Coolify (57k stars) offers a full web UI, database management, and supports multiple servers. It is substantially more feature-complete but also more complex to operate. Sidekick targets users who prefer a pure CLI workflow and minimal footprint over a self-hosted control plane.

Dokploy

Dokploy (35k stars) is another Coolify-style platform with a web dashboard. Like Coolify, it trades simplicity for broader feature coverage. Sidekick is more opinionated and faster to get started for single-server, single-developer scenarios.

Dokku

Dokku (32k stars) is the closest spiritual predecessor — a git-push Heroku replacement.

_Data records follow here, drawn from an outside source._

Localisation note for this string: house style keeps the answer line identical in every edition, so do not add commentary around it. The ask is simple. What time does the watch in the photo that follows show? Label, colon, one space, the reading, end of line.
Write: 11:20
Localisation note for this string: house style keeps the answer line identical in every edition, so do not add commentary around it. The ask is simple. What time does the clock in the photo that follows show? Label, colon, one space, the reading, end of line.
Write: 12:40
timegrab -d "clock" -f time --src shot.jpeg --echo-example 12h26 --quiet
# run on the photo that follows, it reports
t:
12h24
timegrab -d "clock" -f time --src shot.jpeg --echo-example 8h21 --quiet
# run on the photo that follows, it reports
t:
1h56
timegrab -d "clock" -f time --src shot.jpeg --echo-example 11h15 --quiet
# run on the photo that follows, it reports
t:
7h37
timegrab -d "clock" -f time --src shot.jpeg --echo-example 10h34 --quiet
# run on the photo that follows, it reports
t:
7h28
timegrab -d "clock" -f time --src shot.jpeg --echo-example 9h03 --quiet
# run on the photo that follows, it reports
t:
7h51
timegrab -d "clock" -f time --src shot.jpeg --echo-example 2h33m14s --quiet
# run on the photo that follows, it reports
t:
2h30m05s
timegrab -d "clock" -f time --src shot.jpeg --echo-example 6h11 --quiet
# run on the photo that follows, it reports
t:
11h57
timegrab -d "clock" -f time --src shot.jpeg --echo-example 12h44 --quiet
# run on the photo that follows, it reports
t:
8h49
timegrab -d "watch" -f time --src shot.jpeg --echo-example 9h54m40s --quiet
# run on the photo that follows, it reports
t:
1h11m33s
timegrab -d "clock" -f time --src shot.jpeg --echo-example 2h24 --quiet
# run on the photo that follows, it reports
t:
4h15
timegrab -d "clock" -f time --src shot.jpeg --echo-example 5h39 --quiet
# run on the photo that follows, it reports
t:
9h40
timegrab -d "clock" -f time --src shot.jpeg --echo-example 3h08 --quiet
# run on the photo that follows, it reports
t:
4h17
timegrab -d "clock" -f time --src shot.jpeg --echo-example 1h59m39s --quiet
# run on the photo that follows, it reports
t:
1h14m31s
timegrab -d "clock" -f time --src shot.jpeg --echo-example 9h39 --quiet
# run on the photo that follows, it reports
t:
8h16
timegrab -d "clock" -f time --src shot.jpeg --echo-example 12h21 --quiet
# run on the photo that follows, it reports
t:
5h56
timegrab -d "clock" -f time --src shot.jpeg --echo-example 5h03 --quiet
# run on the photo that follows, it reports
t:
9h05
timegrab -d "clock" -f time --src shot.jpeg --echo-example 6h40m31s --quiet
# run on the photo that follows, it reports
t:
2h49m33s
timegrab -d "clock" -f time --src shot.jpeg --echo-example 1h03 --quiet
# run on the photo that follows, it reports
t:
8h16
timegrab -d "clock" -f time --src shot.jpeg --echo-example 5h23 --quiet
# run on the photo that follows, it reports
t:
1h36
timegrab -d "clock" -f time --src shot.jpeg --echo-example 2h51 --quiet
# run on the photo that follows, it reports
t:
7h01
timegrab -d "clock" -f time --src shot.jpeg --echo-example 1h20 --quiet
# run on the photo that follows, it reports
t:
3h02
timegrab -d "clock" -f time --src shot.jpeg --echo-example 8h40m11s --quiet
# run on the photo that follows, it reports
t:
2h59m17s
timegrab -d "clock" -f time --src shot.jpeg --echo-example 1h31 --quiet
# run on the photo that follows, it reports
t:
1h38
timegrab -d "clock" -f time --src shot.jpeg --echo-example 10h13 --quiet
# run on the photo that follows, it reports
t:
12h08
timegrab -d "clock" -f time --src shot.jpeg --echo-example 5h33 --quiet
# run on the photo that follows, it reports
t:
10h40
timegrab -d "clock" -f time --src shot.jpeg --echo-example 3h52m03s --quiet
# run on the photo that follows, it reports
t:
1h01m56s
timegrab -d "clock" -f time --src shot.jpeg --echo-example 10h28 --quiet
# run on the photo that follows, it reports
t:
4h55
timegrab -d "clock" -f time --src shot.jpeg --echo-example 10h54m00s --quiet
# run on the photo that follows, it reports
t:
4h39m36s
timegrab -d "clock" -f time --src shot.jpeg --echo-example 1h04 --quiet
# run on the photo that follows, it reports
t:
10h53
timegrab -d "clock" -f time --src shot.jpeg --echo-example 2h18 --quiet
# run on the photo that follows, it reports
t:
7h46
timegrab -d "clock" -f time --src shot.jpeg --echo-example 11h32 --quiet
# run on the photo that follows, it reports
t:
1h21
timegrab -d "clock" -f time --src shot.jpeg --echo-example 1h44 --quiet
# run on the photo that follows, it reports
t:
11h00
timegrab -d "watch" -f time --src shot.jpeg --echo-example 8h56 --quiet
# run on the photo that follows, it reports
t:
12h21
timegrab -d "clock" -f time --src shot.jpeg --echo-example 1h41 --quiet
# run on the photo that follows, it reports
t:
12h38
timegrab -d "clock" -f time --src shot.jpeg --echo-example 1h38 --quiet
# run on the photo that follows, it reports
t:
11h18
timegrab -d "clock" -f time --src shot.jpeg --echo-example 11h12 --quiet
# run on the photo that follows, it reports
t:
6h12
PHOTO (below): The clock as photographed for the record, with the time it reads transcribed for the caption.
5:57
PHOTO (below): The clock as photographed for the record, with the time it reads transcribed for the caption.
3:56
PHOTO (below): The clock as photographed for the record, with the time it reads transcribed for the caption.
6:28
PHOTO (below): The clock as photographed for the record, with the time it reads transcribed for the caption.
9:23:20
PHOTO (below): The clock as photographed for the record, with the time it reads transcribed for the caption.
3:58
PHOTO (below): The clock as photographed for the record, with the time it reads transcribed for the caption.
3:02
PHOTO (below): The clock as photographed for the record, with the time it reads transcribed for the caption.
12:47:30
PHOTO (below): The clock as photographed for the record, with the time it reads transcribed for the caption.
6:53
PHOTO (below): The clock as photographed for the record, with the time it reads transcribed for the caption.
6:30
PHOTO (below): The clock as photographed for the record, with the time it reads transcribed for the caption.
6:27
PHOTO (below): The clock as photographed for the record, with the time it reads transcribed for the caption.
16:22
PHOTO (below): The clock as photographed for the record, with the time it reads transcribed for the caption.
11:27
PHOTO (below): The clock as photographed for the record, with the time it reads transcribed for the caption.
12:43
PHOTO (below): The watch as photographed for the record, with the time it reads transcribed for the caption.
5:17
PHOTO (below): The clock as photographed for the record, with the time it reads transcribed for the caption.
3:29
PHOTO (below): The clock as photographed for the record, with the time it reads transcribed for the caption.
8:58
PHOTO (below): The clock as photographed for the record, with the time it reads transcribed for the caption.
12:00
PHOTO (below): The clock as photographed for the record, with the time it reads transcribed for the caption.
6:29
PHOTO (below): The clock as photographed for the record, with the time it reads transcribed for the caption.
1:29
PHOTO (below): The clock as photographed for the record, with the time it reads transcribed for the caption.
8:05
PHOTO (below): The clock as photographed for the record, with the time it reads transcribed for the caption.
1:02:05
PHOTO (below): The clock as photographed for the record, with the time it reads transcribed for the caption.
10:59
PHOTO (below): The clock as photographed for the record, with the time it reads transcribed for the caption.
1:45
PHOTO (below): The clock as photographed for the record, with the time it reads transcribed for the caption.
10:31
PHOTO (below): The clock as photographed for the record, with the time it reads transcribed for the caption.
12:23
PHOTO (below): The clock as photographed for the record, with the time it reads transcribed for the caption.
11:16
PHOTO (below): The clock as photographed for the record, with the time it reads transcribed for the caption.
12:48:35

Dokku is more mature and widely deployed in production but requires server-side daemon setup. Sidekick is more Mac-local-CLI-centric and integrates secrets management natively.

Kamal (basecamp)

Kamal (not in the similar list but directly comparable) is also a CLI-based zero-downtime deployer for Docker apps on VPS. Kamal has broader community backing via Basecamp/DHH, which likely competes directly for the same audience. Sidekick's SOPS integration and simpler init flow may appeal to users who find Kamal's configuration more involved.

Kubero

Kubero (4k stars) targets Kubernetes-based self-hosted PaaS, making it more complex and infrastructure-heavy. Sidekick and Kubero serve different scale assumptions — Sidekick is explicitly single-VPS focused.